Gibt es eine "Heilungskrise"?

Bedenken Sie, daß sich einige Ihrer Verhaltensmuster über Jahre ausgebildet haben und Veränderungen aus diesem Grund Zeit benötigen. Es kann sein, daß Ihnen die Therapie manchmal nicht schnell genug vorangeht und daß Sie ungeduldig werden. Fragen Sie sich ehrlich, ob Ihre Erwartungen an sich selbst und an den/die Therapeuten(in) zu hoch gesteckt sind. Vielleicht stellen Sie Ihre Therapie in Frage und tragen sich mit dem Gedanken, die Therapie abzubrechen. Diese Gedanken hat jedoch jeder einmal im Verlauf einer Therapie, sie sind ganz normal.

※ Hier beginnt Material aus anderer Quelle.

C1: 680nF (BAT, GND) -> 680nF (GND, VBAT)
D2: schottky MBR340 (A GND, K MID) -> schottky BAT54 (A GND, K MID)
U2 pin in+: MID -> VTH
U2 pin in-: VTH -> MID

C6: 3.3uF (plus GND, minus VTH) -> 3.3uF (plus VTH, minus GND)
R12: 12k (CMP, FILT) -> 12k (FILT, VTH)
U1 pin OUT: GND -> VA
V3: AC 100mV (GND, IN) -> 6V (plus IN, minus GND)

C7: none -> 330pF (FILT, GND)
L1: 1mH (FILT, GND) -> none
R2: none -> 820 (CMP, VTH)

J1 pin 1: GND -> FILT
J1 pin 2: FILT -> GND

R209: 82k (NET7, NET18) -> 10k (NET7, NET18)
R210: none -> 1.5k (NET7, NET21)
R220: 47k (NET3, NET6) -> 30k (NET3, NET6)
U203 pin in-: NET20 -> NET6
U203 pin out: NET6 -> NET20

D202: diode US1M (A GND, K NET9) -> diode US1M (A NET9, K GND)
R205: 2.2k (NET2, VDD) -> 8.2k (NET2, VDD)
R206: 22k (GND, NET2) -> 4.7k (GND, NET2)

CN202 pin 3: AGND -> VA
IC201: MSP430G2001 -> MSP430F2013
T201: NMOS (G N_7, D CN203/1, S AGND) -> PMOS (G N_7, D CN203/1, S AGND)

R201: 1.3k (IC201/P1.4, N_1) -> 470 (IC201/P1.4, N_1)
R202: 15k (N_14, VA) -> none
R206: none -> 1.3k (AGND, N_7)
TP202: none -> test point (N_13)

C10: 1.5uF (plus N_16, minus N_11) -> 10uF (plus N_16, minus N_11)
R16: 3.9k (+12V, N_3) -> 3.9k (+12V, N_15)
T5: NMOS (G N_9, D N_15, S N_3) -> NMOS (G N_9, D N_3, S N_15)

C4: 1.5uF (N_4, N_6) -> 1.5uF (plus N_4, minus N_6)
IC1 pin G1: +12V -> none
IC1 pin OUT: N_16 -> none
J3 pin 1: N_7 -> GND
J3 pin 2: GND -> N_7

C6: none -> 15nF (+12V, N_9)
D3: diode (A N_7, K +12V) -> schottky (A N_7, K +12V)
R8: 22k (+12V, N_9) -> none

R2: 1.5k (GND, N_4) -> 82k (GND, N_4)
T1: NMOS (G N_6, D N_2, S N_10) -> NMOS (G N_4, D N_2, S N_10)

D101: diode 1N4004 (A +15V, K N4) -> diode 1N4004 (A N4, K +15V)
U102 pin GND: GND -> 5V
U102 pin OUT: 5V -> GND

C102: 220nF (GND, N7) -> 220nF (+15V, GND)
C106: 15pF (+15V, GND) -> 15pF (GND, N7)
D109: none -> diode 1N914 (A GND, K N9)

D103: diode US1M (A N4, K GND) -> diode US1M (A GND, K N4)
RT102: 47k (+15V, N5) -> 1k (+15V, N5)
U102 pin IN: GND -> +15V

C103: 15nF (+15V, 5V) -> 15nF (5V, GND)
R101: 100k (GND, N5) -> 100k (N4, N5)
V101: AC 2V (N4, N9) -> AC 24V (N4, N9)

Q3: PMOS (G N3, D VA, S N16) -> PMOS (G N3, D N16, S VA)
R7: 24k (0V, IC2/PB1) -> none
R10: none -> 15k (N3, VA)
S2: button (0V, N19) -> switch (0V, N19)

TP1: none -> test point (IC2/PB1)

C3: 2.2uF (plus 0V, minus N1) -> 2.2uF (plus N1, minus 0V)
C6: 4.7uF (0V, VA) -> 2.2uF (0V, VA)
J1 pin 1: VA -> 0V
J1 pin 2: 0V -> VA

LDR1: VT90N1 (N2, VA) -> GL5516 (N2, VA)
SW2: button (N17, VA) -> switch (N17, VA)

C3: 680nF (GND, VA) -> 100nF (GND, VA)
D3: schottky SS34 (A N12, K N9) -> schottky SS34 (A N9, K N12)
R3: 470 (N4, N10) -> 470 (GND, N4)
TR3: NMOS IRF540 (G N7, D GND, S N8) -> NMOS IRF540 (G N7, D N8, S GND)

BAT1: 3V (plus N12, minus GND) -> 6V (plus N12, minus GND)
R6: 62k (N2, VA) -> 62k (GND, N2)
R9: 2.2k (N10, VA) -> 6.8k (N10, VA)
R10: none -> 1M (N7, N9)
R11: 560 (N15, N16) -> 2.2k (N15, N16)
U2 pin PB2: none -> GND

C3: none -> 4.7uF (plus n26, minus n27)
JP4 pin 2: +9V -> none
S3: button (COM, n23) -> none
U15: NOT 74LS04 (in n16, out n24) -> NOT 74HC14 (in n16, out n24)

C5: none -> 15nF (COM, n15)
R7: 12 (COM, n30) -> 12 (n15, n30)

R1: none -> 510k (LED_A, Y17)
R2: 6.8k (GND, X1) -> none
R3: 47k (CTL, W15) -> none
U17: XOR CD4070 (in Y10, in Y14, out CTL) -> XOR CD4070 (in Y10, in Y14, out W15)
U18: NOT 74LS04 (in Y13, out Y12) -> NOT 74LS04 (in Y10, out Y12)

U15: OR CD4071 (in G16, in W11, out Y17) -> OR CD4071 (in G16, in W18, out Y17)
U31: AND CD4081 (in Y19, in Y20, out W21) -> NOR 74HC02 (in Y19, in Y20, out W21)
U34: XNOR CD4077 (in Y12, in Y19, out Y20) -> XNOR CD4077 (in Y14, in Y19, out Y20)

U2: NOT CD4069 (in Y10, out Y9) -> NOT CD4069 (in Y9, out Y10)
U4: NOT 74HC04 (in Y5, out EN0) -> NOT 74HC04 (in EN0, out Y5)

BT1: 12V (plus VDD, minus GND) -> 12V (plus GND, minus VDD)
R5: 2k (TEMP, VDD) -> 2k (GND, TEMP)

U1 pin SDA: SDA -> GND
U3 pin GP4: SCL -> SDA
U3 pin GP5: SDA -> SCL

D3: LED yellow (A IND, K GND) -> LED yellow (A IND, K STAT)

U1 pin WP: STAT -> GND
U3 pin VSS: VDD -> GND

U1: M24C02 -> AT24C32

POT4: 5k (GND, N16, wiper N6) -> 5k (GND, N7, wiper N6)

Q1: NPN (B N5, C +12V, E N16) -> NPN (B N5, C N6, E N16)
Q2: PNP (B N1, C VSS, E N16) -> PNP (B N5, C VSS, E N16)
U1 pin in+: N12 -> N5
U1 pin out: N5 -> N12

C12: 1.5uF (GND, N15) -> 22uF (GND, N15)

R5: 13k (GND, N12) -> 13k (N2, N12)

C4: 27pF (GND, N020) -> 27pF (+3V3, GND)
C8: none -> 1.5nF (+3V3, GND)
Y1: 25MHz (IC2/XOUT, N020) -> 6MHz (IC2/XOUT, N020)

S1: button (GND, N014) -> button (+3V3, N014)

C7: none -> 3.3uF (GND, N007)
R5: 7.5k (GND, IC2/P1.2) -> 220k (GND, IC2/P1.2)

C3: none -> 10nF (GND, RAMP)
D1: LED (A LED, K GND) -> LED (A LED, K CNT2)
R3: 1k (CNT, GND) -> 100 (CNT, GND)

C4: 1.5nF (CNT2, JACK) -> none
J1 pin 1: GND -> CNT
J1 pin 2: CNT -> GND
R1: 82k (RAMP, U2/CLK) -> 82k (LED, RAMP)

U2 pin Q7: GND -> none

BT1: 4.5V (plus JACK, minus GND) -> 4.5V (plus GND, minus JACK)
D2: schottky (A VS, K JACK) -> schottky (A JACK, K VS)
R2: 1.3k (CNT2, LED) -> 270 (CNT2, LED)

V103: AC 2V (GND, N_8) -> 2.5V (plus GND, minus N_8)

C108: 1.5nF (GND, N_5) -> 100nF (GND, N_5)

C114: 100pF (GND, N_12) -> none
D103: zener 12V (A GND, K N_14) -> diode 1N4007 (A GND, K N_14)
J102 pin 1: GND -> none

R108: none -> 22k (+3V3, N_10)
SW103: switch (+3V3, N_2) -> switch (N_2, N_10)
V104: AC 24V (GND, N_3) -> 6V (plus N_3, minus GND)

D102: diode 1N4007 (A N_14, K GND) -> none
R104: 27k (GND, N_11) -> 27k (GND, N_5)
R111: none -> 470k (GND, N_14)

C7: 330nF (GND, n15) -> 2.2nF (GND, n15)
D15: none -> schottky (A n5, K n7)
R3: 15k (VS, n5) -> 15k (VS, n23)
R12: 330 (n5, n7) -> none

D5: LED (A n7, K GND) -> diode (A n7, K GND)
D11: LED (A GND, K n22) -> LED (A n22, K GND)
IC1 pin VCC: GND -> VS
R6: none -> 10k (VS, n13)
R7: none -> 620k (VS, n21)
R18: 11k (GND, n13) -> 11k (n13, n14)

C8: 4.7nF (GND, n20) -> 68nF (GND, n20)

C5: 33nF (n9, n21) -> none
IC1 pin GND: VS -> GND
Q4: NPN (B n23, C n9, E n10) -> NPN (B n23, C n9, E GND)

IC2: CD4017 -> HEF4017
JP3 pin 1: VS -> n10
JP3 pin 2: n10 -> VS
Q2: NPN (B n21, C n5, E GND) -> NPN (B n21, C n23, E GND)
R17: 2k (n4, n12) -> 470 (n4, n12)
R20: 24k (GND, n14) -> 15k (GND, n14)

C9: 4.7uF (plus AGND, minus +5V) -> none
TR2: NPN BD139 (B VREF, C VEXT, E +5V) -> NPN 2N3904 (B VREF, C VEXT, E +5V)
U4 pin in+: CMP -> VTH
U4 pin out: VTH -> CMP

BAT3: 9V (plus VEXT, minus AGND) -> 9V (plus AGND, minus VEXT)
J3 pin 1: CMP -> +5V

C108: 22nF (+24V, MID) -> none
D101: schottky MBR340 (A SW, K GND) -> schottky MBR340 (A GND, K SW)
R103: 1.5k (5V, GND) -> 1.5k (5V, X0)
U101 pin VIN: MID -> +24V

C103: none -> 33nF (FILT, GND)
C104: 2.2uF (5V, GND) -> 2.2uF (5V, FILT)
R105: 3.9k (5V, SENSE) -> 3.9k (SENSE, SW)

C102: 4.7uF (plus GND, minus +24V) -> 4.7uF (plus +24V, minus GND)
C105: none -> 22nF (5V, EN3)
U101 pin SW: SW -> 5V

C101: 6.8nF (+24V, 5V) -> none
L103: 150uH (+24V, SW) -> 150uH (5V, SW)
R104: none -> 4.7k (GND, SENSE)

Im Gegenteil, wenn Sie eine solche Krise überwunden haben, werden Sie stolz auf sich selbst sein, daß Sie sich nicht aufgegeben haben.

Wenn Sie einmal das Gefühl haben, sich in ihren/ihre Therapeuten(in) verliebt zu haben, bedenken Sie, daß dieses Gefühl aufgrund der vertrauensvollen Bindung entsteht, und Ihre Sehnsucht nach Zärtlichkeit und Geborgenheit ausdrückt. Die therapeutische Bindung ist deswegen so besonders, weil die emotionale Nähe viele in der Kindheit erlebte Gefühle wachruft. Die Therapie ist jedoch nur dann heilsam, wenn der/die Therapeuten(in) nicht in Ihre Lebensgeschichte einbezogen ist und Sie sich ungehindert dahin entfalten können, wohin Ihr Inneres strebt.

Wenn Sie im Verlauf einer Therapiestunde durch Ihre Gefühle sehr aufgewühlt sind, erleben Sie vielleicht eine körperliche Berührung durch Ihren Therapeuten(in), z.B. die Hand auf der Schulter oder das Halten Ihrer Hand als angenehm und beruhigend. Diese körperliche Nähe ist therapeutisch unterstützend. Wenn Ihnen diese oder ähnliche Berührungen zu intim sind, dürfen Sie selbstverständlich Abstand nehmen. Die Verschlechterung Ihrer körperlichen oder seelischen Befindlichkeit über einen längeren Zeitraum, kann ein Hinweis sein, daß Ihnen die Behandlung nicht gut tut. Wenn Sie diese Schwierigkeiten innerhalb der Therapie nicht klären können, oder gar das Gefühl haben, Ihrem(r) Therapeuten(in) nicht mehr zu vertrauen, sollten Sie einen Therapeutenwechsel in Erwägung ziehen.

Therapie ermutigt Sie, Ihre Gefühle ernst zu nehmen, sich freier auszudrücken, Freundschaften zu pflegen und zu erweitern. Die Therapie wird Ihnen helfen, ihre zwischenmenschlichen Beziehungen zu ordnen. Sie wird Ihnen nicht die Verantwortung für Ihr Leben abnehmen.